● Provided records
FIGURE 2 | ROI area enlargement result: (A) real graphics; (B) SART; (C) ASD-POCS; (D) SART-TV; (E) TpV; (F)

--

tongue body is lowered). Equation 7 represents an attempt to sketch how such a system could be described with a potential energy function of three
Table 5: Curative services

● To do
Reproduce exactly the entries above, limited to the lines from the one with "tongue body is" through the one with "Table 5: Curative services", both included.

● Response box
tongue body is lowered). Equation 7 represents an attempt to sketch how such a system could be described with a potential energy function of three
Table 5: Curative services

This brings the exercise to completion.